XML Schema Definition
An EclipseLink DBWS service requires an XML Schema Definition file to specify how information returned from the database is to be shaped. The EclipseLink OXM Project handles converting information from the database to XML, giving the user access to the complete range of EclipseLink Object-to-XML mapping capabilities.

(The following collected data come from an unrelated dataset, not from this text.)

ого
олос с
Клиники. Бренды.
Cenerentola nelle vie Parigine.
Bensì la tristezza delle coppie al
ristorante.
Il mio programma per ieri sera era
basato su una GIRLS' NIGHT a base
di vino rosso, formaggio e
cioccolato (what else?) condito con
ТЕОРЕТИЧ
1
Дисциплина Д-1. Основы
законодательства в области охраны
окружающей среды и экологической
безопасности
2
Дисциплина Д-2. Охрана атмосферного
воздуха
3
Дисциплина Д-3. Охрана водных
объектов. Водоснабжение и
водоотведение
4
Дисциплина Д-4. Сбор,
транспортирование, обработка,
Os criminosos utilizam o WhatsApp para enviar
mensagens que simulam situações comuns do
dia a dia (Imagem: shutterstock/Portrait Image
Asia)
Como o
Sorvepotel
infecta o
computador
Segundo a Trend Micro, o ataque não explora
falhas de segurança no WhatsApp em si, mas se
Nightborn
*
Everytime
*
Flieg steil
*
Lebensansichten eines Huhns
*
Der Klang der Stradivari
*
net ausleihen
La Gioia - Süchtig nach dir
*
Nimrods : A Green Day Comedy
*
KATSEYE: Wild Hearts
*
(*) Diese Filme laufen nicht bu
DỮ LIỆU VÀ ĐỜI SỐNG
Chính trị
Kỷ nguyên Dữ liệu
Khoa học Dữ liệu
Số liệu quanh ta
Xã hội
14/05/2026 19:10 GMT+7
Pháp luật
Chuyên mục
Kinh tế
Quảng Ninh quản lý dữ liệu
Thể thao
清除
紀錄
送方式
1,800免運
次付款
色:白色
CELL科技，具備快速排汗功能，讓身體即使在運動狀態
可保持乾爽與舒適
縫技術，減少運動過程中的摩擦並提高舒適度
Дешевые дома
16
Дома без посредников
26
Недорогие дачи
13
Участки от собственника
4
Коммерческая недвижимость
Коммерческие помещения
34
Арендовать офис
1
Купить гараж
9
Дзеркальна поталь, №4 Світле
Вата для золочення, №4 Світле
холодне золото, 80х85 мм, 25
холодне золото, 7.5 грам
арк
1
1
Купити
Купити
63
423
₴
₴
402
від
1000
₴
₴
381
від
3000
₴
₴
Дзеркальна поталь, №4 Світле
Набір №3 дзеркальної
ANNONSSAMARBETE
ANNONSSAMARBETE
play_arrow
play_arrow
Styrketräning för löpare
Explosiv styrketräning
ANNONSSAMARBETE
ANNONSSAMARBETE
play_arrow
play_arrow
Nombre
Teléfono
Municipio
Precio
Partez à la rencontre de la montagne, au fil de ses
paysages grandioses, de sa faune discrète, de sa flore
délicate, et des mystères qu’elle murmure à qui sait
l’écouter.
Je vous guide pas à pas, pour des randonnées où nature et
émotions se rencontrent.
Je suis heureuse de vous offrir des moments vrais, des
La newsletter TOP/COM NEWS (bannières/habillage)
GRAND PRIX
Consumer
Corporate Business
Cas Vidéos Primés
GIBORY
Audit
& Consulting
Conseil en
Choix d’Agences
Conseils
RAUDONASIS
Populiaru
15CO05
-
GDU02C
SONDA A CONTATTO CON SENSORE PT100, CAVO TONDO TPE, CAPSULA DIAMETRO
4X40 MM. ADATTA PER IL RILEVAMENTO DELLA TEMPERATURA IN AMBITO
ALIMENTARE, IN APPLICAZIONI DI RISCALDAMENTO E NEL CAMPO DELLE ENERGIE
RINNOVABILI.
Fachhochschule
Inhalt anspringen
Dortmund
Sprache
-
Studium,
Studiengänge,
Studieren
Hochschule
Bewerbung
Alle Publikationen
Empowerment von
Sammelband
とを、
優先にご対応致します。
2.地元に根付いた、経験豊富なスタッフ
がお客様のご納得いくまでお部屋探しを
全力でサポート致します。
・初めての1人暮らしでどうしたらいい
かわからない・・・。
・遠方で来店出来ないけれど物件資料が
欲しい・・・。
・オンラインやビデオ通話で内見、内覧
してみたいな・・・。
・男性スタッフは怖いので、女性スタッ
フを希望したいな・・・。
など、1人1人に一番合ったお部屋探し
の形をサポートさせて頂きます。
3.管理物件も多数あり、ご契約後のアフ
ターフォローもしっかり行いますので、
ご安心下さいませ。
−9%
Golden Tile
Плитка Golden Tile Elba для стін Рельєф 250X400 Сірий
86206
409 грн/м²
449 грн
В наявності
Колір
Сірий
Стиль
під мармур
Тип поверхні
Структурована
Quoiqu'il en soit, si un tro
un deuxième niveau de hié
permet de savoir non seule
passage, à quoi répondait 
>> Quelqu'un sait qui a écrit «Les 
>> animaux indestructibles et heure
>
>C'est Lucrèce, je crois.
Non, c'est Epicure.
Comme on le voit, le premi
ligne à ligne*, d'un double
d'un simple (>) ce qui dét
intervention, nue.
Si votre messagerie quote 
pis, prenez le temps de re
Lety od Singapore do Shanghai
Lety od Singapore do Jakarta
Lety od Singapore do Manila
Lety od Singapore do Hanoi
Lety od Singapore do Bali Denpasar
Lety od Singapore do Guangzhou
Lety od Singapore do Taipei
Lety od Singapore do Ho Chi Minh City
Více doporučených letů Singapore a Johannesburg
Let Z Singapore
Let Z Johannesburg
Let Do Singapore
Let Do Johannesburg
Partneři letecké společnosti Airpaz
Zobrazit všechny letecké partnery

An example of an auto-generated XML Schema
The design-time tool derives element-tag names from Database table metadata (column names, types, nullable, etc):
OWNER | TABLE_NAME | COLUMN_NAME | DATA_TYPE | DATA_LENGTH | DATA_PRECISION | DATA_SCALE | NULLABLE |
---|---|---|---|---|---|---|---|
SCOTT | EMP | EMPNO | NUMBER | 22 | 4 | 0 | N |
SCOTT | EMP | ENAME | VARCHAR2 | 10 | (null) | (null) | Y |
SCOTT | EMP | JOB | VARCHAR2 | 9 | (null) | (null) | Y |
SCOTT | EMP | MGR | NUMBER | 22 | 4 | 0 | Y |
SCOTT | EMP | HIREDATE | DATE | 7 | (null) | (null) | Y |
SCOTT | EMP | SAL | NUMBER | 22 | 7 | 2 | Y |
SCOTT | EMP | COMM | NUMBER | 22 | 7 | 2 | Y |
SCOTT | EMP | DEPTNO | NUMBER | 22 | 2 | 0 | Y |
<?xml version="1.0" encoding="UTF-8"?> <xsd:schema xmlns:xsi="http://www.w3.org/2001/XMLSchema-instance" xmlns:xsd="http://www.w3.org/2001/XMLSchema" > <xsd:complexType name="empType"> <xsd:sequence> <xsd:element name="empno" type="xsd:int" xsi:nil="false"/> <xsd:element name="ename" type="xsd:string" xsi:nil="true"/> <xsd:element name="job" type="xsd:string" xsi:nil="true"/> <xsd:element name="mgr" type="xsd:int" minOccurs="0" xsi:nil="true"/> <xsd:element name="hiredate" type="xsd:dateTime" xsi:nil="true"/> <xsd:element name="sal" type="xsd:decimal" xsi:nil="true"/> <xsd:element name="comm" type="xsd:int" minOccurs="0" xsi:nil="true"/> <xsd:element name="deptno" type="xsd:int" xsi:nil="true"/> </xsd:sequence> </xsd:complexType> <xsd:element name="emp" type="empType"/> </xsd:schema>
If no schema can be generated or none is provided by the user, a pre-defined Simple XML Format (SXF) can be used.
SXF uses information only available at the time of query execution to build the XML element-tag names; thus, these XML documents cannot be validated against any schema.